É sabido que o instituto do caso julgado deve analisar-se numa dupla perspectiva: como excepção de caso julgado e como força de caso julgado:
- A excepção de caso julgado tem como finalidade evitar a repetição de causas, encontrando-se os seus requisitos taxativamente enumerados no artº 581º do CPC: identidade de sujeitos, de pedido e de causa de pedir.
- A autoridade de caso julgado pressupõe a decisão de certa questão que não pode voltar a ser discutida, não sendo necessário que actue a coexistência das três identidades referidas no artº 581º CPC.
A estes dois conceitos e ao seu âmbito de aplicação se refere o Professor Miguel Teixeira de Sousa, do seguinte modo: "A excepção do caso julgado visa evitar que o órgão jurisdicional, duplicando as decisões sobre idêntico objecto processual, contrarie na decisão posterior o sentido da decisão anterior ou repita na decisão posterior o conteúdo da decisão anterior : a excepção de caso julgado garante não apenas a impossibilidade de o Tribunal decidir sobre o mesmo objecto duas vezes de maneira diferente (...), mas também a inviabilidade do Tribunal decidir sobre o mesmo objecto duas vezes de maneira idêntica (...). Quando vigora como autoridade do caso julgado, o caso julgado material manifesta-se no seu aspecto positivo de proibição de contradição da decisão transitada: a autoridade do caso julgado é o comando de acção ou a proibição de omissão respeitante à vinculação subjectiva à repetição no processo subsequente do conteúdo da decisão anterior e à não contradição no processo posterior do conteúdo da decisão antecedente" (cfr. o referido autor no estudo “O Objecto da Sentença e o Caso Julgado Material” in Boletim do Ministério da Justiça nº 325, páginas 171, 176 e 179).
▬▬▬
> TAREFAS A REALIZAR:
- a) Transcreva do texto sobre o caso julgado o trecho que vai desde "- A autoridade" até "artº 581º CPC.", inclusive.
- b) Responda com base no texto sobre o caso julgado:
(i) Em que artigo do CPC se encontram enumerados os requisitos da excepção de caso julgado?
(ii) Qual é a finalidade da excepção de caso julgado?
(iii) Em que publicação saiu o estudo do Professor Miguel Teixeira de Sousa?
- c) Indique se cada afirmação está de acordo com o texto sobre o caso julgado e cite as palavras do texto que o decidem:
(i) O instituto do caso julgado analisa-se numa perspectiva única.
(ii) A autoridade de caso julgado exige a coexistência das três identidades do artº 581º do CPC.
(iii) A excepção de caso julgado impede também que o Tribunal decida sobre o mesmo objecto duas vezes de maneira idêntica.

> DADOS PARA ANÁLISE:
▬▬▬
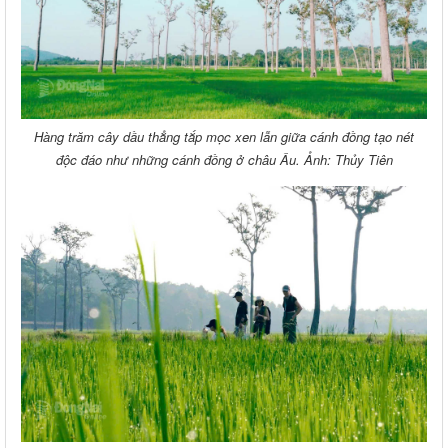
Hàng trăm cây dầu thẳng tắp mọc xen lẫn giữa cánh đồng tạo nét
độc đáo như những cánh đồng ở châu Âu. Ảnh: Thủy Tiên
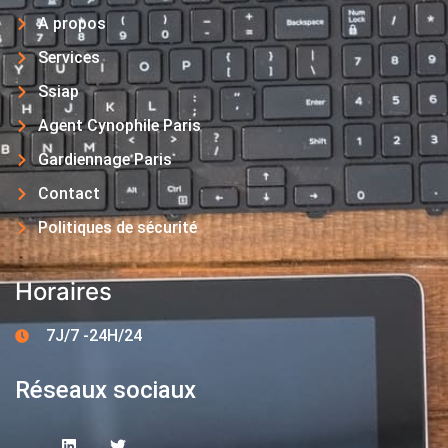
A propos
Services
Ssiap
Agent Cynophile Paris
Gardiennage Paris
Contact
Politiques de sécurité
Horaires
7J/7 -24H/24
Réseaux sociaux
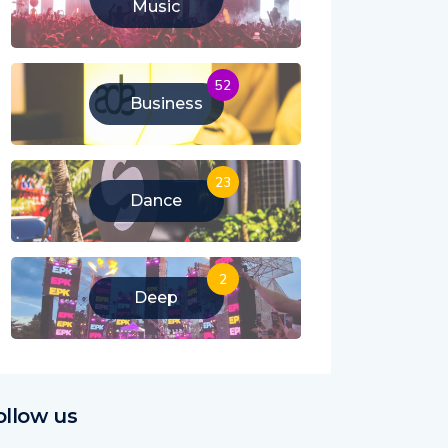
Music
52
Business
23
Dance
2
Deep
ollow us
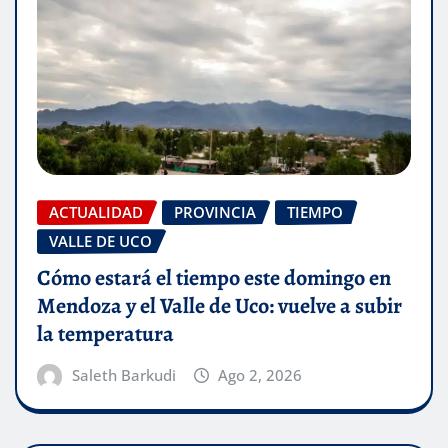
ACTUALIDAD
PROVINCIA
TIEMPO
VALLE DE UCO
Cómo estará el tiempo este domingo en
Mendoza y el Valle de Uco: vuelve a subir
la temperatura
Saleth Barkudi
Ago 2, 2026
▬▬▬
> RESULTADOS ESPERADOS:
- a)
- A autoridade de caso julgado pressupõe a decisão de certa questão que não pode voltar a ser discutida, não sendo necessário que actue a coexistência das três identidades referidas no artº 581º CPC.

- b)
(i) No artº 581º do CPC.
(ii) Evitar a repetição de causas.
(iii) No Boletim do Ministério da Justiça nº 325.

- c)
(i) Não: "deve analisar-se numa dupla perspectiva".
(ii) Não: "não sendo necessário que actue a coexistência das três identidades referidas no artº 581º CPC".
(iii) Sim: "mas também a inviabilidade do Tribunal decidir sobre o mesmo objecto duas vezes de maneira idêntica".